The shadow Chancellor, my right hon. Friend the Member for Leeds West (Rachel Reeves), is therefore right to focus on growth. There is no benefit in increasingly taxing an ever-diminishing cake, but it was interesting to hear the Secretary of State, the right hon. and learned Member for South East Cambridgeshire (Lucy Frazer)—who is no longer in her place—boast that UK tax as a percentage of GDP is well behind most of Europe and behind half of the G7, which it is. However, she is at odds with her Chancellor: he was looking admiringly at the US, where tax as a percentage of GDP is far lower, at 26.5%. It is a reflection of the flaws in the Chancellor’s thinking that there is no evidence from the US that it is that tax yield that has driven growth; if there is a lesson to be learned from the States, it is probably from Biden’s Inflation Reduction Act. In addition, tax in the US does not cover much of the spending that it does in the UK. Americans might have more money in their pockets, but they have to spend it on services that are funded by tax here, from refuse collection to health. The US spends much more on health than we do: 14% of GDP, compared with 9% here.
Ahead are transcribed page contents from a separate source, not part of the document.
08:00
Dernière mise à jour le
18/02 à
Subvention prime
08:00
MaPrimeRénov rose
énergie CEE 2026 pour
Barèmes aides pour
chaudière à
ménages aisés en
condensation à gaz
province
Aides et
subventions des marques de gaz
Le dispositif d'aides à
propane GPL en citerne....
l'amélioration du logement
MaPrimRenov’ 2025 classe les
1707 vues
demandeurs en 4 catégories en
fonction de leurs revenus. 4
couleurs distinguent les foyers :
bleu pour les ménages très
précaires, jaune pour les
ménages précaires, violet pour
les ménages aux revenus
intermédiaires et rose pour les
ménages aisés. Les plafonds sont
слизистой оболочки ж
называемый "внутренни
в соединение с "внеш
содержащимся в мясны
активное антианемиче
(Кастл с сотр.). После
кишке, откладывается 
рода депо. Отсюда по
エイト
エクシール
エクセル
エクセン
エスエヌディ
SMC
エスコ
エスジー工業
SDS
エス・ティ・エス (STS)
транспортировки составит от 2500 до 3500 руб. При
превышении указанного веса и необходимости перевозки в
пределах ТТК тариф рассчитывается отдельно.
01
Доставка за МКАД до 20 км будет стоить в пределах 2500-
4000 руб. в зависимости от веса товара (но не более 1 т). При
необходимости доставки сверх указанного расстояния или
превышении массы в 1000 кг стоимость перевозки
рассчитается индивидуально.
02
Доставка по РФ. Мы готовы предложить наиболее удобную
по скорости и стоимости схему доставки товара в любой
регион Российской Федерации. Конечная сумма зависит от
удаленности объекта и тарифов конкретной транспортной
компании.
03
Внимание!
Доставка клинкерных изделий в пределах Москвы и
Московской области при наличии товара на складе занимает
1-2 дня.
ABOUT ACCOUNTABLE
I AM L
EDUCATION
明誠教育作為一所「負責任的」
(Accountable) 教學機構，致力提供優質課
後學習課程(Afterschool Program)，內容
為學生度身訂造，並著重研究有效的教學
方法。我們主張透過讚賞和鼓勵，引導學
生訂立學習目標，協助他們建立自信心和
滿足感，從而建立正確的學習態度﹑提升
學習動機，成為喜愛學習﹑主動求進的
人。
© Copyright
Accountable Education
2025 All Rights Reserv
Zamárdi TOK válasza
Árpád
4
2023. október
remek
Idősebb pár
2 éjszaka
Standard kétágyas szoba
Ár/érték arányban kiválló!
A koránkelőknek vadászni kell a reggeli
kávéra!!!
There was space to increase revenue in the Budget, but not to increase taxes on working people. Indeed, this Budget left those who could least afford it as tax losers. According to the Resolution Foundation, workers earning below £27,000—just under the average earnings in South Yorkshire—will be up to £500 a year worse off because of the combined impacts since last August of the national insurance changes, which the Chancellor likes to talk about, and the threshold changes, which he likes to ignore. Instead, the Chancellor gave a capital gains tax handout to those selling second and third properties. His tax cuts hit those struggling most with the cost of living crisis, but they leave unprotected Government Departments worse off: less money for education, less for local government, and less for most Departments. There is not enough for the NHS to pay its staff the wages that they deserve.

There were choices. We could have had a Budget that focused on public services and investment in growth; we could have had one that used the opportunity to raise taxes from those who could afford it, beyond simple game-playing on non-doms. This Budget did not do those things. It failed the country, as this Government have for 14 years. It showed again why it is time for change, and time for a general election.